## Rows excerpted from a collection:
= = =
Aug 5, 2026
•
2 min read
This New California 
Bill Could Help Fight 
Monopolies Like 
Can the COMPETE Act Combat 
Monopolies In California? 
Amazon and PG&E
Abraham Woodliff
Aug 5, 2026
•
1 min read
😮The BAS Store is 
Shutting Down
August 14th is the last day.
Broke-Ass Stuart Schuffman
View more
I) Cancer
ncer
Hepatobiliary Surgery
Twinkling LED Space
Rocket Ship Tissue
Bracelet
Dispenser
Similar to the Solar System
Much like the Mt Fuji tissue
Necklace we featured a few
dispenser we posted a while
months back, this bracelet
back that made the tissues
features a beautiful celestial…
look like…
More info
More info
= = =
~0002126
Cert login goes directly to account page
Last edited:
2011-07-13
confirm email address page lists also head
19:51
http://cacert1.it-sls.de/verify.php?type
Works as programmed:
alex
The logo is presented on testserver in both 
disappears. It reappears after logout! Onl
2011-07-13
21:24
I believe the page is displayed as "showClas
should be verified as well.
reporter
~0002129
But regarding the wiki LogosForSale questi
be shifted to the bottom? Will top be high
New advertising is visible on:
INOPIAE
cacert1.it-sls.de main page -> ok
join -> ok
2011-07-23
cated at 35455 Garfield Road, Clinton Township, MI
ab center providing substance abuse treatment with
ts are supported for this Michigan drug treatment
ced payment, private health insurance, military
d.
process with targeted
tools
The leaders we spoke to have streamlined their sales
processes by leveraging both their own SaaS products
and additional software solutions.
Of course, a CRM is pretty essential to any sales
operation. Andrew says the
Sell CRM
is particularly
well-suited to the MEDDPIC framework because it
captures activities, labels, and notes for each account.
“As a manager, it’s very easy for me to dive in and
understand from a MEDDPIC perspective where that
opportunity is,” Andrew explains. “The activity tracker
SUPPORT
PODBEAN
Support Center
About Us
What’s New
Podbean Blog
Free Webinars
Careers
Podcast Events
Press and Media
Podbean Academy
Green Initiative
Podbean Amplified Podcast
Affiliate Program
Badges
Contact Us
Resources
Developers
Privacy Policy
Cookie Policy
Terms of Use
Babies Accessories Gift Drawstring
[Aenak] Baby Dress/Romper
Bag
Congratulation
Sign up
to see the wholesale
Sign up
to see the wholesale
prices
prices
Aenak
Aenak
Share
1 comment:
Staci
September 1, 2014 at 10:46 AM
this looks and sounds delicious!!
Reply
= = =
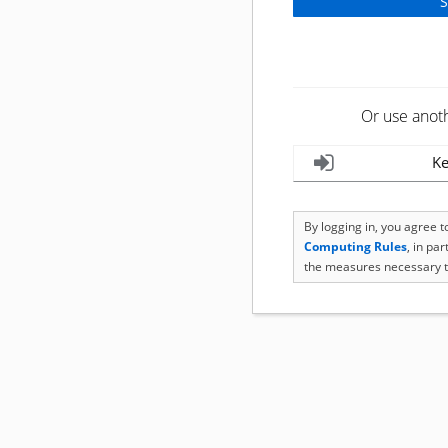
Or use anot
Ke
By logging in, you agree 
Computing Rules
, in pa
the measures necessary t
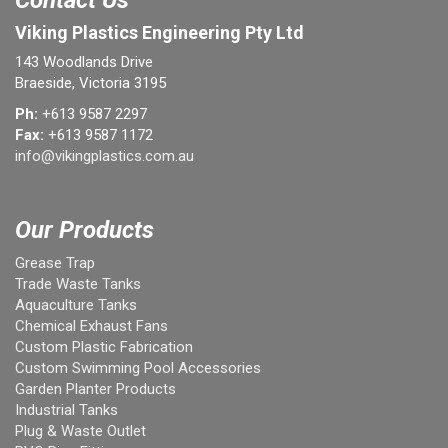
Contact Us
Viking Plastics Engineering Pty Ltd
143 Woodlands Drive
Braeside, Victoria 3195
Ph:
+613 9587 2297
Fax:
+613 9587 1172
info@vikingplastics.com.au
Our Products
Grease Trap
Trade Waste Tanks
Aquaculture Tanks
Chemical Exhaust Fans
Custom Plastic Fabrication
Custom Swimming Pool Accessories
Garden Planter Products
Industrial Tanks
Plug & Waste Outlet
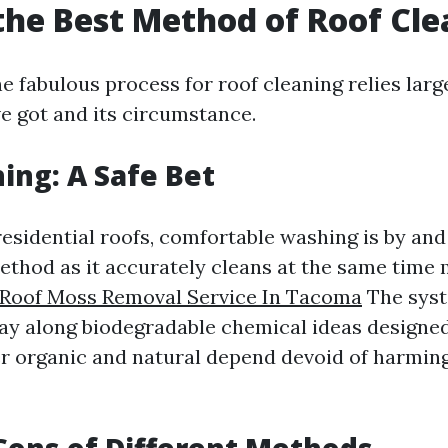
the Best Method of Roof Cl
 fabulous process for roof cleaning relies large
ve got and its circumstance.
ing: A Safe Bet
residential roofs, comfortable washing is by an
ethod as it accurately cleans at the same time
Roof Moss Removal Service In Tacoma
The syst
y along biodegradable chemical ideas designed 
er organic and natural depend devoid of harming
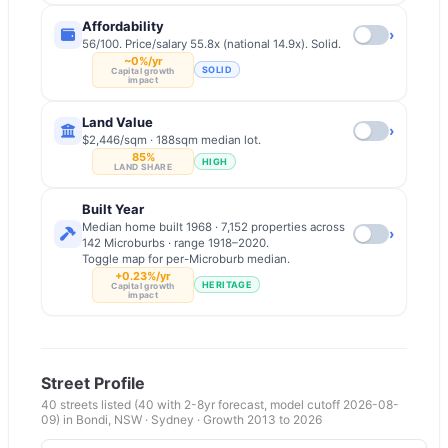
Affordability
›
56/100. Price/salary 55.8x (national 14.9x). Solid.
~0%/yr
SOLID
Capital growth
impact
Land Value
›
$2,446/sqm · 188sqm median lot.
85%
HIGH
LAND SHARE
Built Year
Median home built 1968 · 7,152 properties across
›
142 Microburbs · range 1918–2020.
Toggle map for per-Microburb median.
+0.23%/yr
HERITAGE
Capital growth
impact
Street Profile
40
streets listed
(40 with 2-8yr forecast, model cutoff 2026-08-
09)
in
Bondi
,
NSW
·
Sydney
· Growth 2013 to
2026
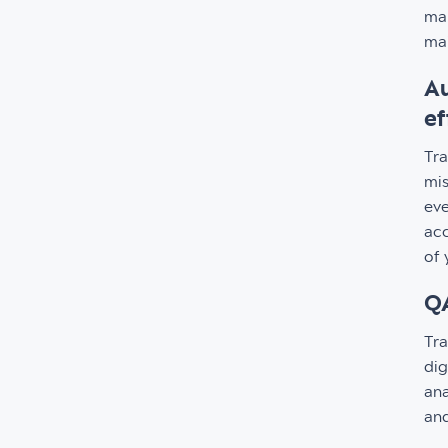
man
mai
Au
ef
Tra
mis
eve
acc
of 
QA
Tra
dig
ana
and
= = =
## Problem:
Locate each line in the rows above that contains the word "California", and copy those lines out.

## The completed task:
This New California 
Monopolies In California? 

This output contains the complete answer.